Um relatório da ONU (Organização das Nações Unidas) divulgado na quinta-feira (14) revela que autoridades talibãs estão enviando mulheres afegãs para a prisão como medida de proteção contra a violência de gênero. A escalada repressiva contra o sexo feminino é uma das principais marcas da organização jihadista. As informações são da agência Associated Press.
Antes do controle talibã em 2021, o Afeganistão contava com 23 centros estaduais de proteção para mulheres vítimas de violência de gênero. Atualmente, nenhum desses centros está operacional, conforme aponta o documento da ONU.
O Taleban relatou à Missão de Assistência das Nações Unidas no Afeganistão (Unama, na sigla em inglês) que não vê a necessidade de abrigos para mulheres, considerando-os uma “ideia ocidental”. Como alternativa, as mulheres são enviadas para a prisão se não tiverem parentes do sexo masculino seguros. O grupo exige garantias formais dos familiares do sexo masculino quanto à segurança das mulheres, convocando inclusive testemunhas para confirmar tais condições.
O relatório menciona que as mulheres são encarceradas sob o argumento de proteção, uma prática que se compara ao uso de prisões para acomodar viciados em drogas e pessoas sem-teto em Cabul.
Segundo um outro relatório da ONU divulgado em junho, as mulheres enfrentam proibições que abrangem a maioria dos setores de trabalho fora de casa. Além disso, há restrições para que que frequentem espaços públicos como banhos, parques e academias. Elas são obrigadas a usar vestimentas longas e escuras que cobrem o rosto e não podem sair de casa sem uma razão específica ou sem a presença de um tutor masculino.
Outra recente medida nesse sentido foi uma ordem para o fechamento dos salões de cabeleireiro e estabelecimentos de beleza femininos.
O Afeganistão tem sido um dos piores lugares para ser mulher por muitos anos. Mesmo antes dos talibãs, por questões culturais típicas do país, muitas meninas não podiam ir à escola, e práticas condenáveis, como casamento infantil, eram comuns.

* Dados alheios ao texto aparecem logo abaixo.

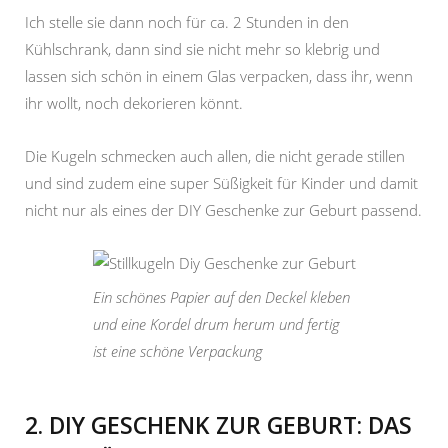
Ich stelle sie dann noch für ca. 2 Stunden in den
Kühlschrank, dann sind sie nicht mehr so klebrig und
lassen sich schön in einem Glas verpacken, dass ihr, wenn
ihr wollt, noch dekorieren könnt.
Die Kugeln schmecken auch allen, die nicht gerade stillen
und sind zudem eine super Süßigkeit für Kinder und damit
nicht nur als eines der DIY Geschenke zur Geburt passend.
Ein schönes Papier auf den Deckel kleben
und eine Kordel drum herum und fertig
ist eine schöne Verpackung
2. DIY GESCHENK ZUR GEBURT: DAS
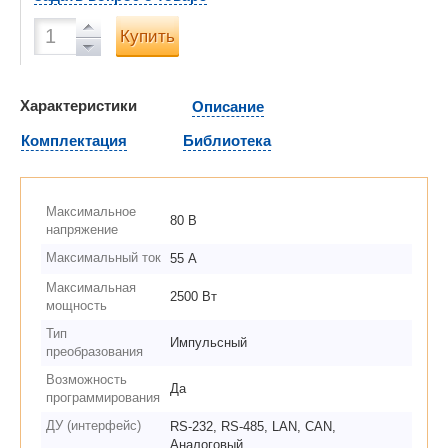
Купить
Характеристики
Описание
Комплектация
Библиотека
Максимальное
80 В
напряжение
Максимальный ток
55 А
Максимальная
2500 Вт
мощность
Тип
Импульсный
преобразования
Возможность
Да
программирования
ДУ (интерфейс)
RS-232, RS-485, LAN, CAN,
Аналоговый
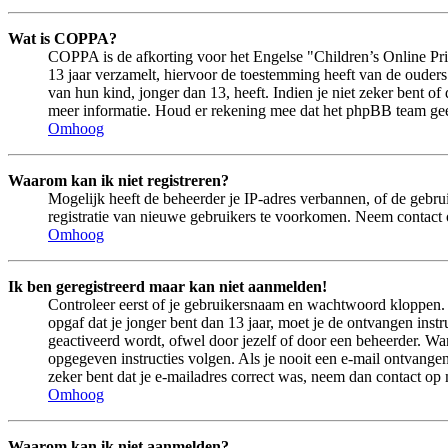
Wat is COPPA?
COPPA is de afkorting voor het Engelse "Children’s Online Pri
13 jaar verzamelt, hiervoor de toestemming heeft van de ouder
van hun kind, jonger dan 13, heeft. Indien je niet zeker bent of
meer informatie. Houd er rekening mee dat het phpBB team geen 
Omhoog
Waarom kan ik niet registreren?
Mogelijk heeft de beheerder je IP-adres verbannen, of de gebru
registratie van nieuwe gebruikers te voorkomen. Neem contact 
Omhoog
Ik ben geregistreerd maar kan niet aanmelden!
Controleer eerst of je gebruikersnaam en wachtwoord kloppen. In
opgaf dat je jonger bent dan 13 jaar, moet je de ontvangen ins
geactiveerd wordt, ofwel door jezelf of door een beheerder. Wan
opgegeven instructies volgen. Als je nooit een e-mail ontvangen
zeker bent dat je e-mailadres correct was, neem dan contact op
Omhoog
Waarom kan ik niet aanmelden?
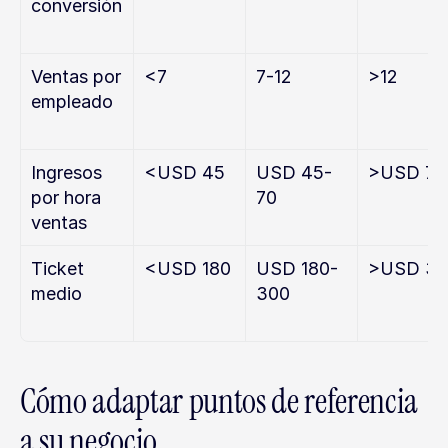
conversión
Ventas por 
<7
7-12
>12
empleado
Ingresos 
<USD 45
USD 45-
>USD 70
por hora 
70
ventas
Ticket 
<USD 180
USD 180-
>USD 30
medio
300
Cómo adaptar puntos de referencia 
a su negocio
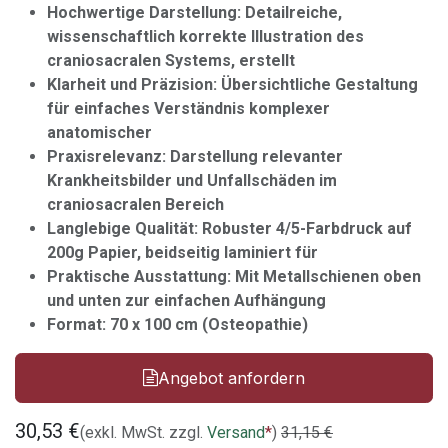
Hochwertige Darstellung: Detailreiche,
wissenschaftlich korrekte Illustration des
craniosacralen Systems, erstellt
Klarheit und Präzision: Übersichtliche Gestaltung
für einfaches Verständnis komplexer
anatomischer
Praxisrelevanz: Darstellung relevanter
Krankheitsbilder und Unfallschäden im
craniosacralen Bereich
Langlebige Qualität: Robuster 4/5-Farbdruck auf
200g Papier, beidseitig laminiert für
Praktische Ausstattung: Mit Metallschienen oben
und unten zur einfachen Aufhängung
Format: 70 x 100 cm (Osteopathie)
Angebot anfordern
30,53
€
(exkl. MwSt. zzgl.
Versand
*
)
31,15
€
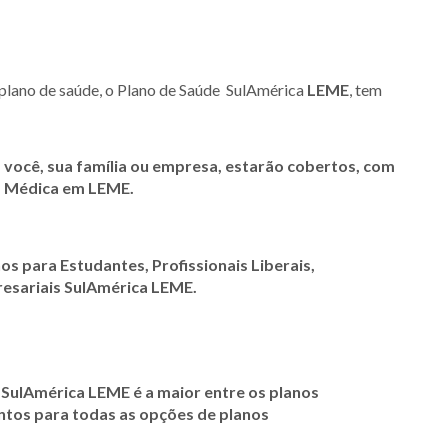
 plano de saúde, o Plano de Saúde SulAmérica
LEME
, tem
 você, sua família ou empresa, estarão cobertos, com
ia Médica em
LEME.
nos para Estudantes, Profissionais Liberais,
resariais SulAmérica
LEME
.
 SulAmérica
LEME
é a maior entre os planos
ontos para todas as opções de planos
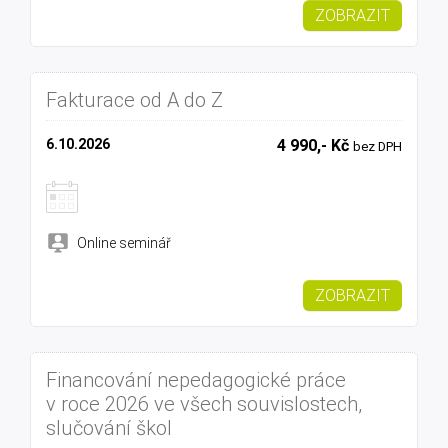
ZOBRAZIT
Fakturace od A do Z
6.10.2026
4 990,- Kč
bez DPH
Online seminář
ZOBRAZIT
Financování nepedagogické práce
v roce 2026 ve všech souvislostech,
slučování škol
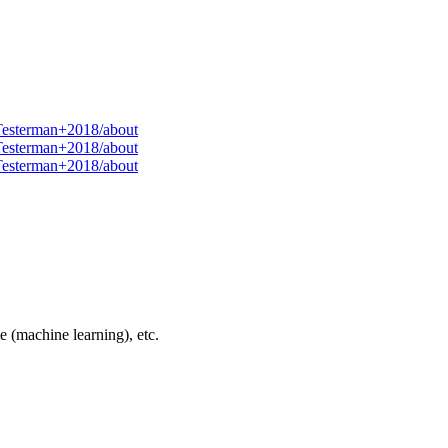
-Testerman+2018/about
-Testerman+2018/about
-Testerman+2018/about
 (machine learning), etc.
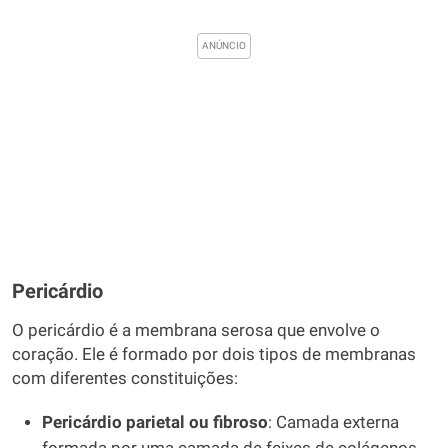
Pericárdio
O pericárdio é a membrana serosa que envolve o
coração. Ele é formado por dois tipos de membranas
com diferentes constituições:
Pericárdio parietal ou fibroso
: Camada externa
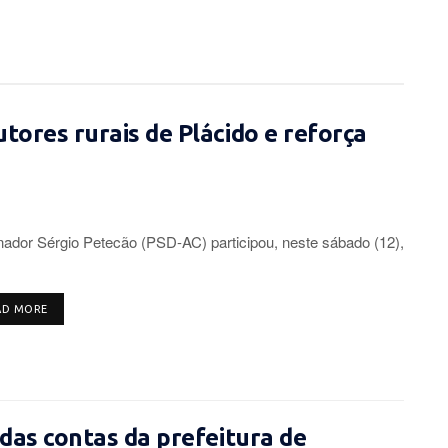
tores rurais de Plácido e reforça
ador Sérgio Petecão (PSD-AC) participou, neste sábado (12),
DETAILS
AD MORE
 das contas da prefeitura de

Embora tenha prometido moderação no início, o Taleban se mostrou mais engajado em enterrar qualquer resquício de progresso democrático, e a misoginia é parte desse processo. Com os extremistas de volta ao poder há mais de dois anos, há preocupações de que a violência contra mulheres e meninas aumente, e as proteções legais possam ser eliminadas.
O relatório da ONU também destaca que as mulheres não podem mais trabalhar em áreas como a aplicação da lei, e sua presença no trabalho é estritamente controlada por supervisores masculinos. A perda do salário por parte de muitas mulheres que sustentavam suas casas inclusive contribui para o empobrecimento da população afegã.
Misoginia
Em junho, o principal líder do Taleban, Hibatullah Akhundzada, emitiu uma mensagem totalmente desconectada da realidade, na qual ressalta as iniciativas de seu governo para melhorar a situação das mulheres no Afeganistão. No país, elas enfrentam restrições significativas em sua participação pública, oportunidades de trabalho e acesso à educação, e a população em geral protagoniza uma das maiores crises humanitárias do mundo. Ele, porém, classificou a rotina das afegãs como “confortável e próspera”.
Akhundzada afirmou que o Emirado Islâmico implementou medidas para livrar as mulheres de várias opressões tradicionais, incluindo casamentos forçados, e protegeu seus direitos de acordo com a Sharia, a lei islâmica. Além disso, segundo ele, foram tomadas ações para melhorar a posição das mulheres na sociedade, permitindo-lhes “uma vida confortável e próspera em conformidade com a Sharia”.
A realidade, porém, indica o oposto. Desde o colapso do governo afegão, a repressão contra mulheres e meninas tem sido marca do Taleban. Elas não podem estudar, trabalhar ou sair de casa desacompanhadas de um homem. Também foram relatados casos de solteiras ou viúvas forçadas a se casar com combatentes.
Mais recentemente, os radicais proibiram inclusive o trabalho das mulheres afegãs em organizações não governamentais e na ONU, o que levou muitas dessas entidades a suspenderem a ajuda humanitária que ofereciam à população do Afeganistão, uma das mais necessitadas de tal suporte em todo o mundo.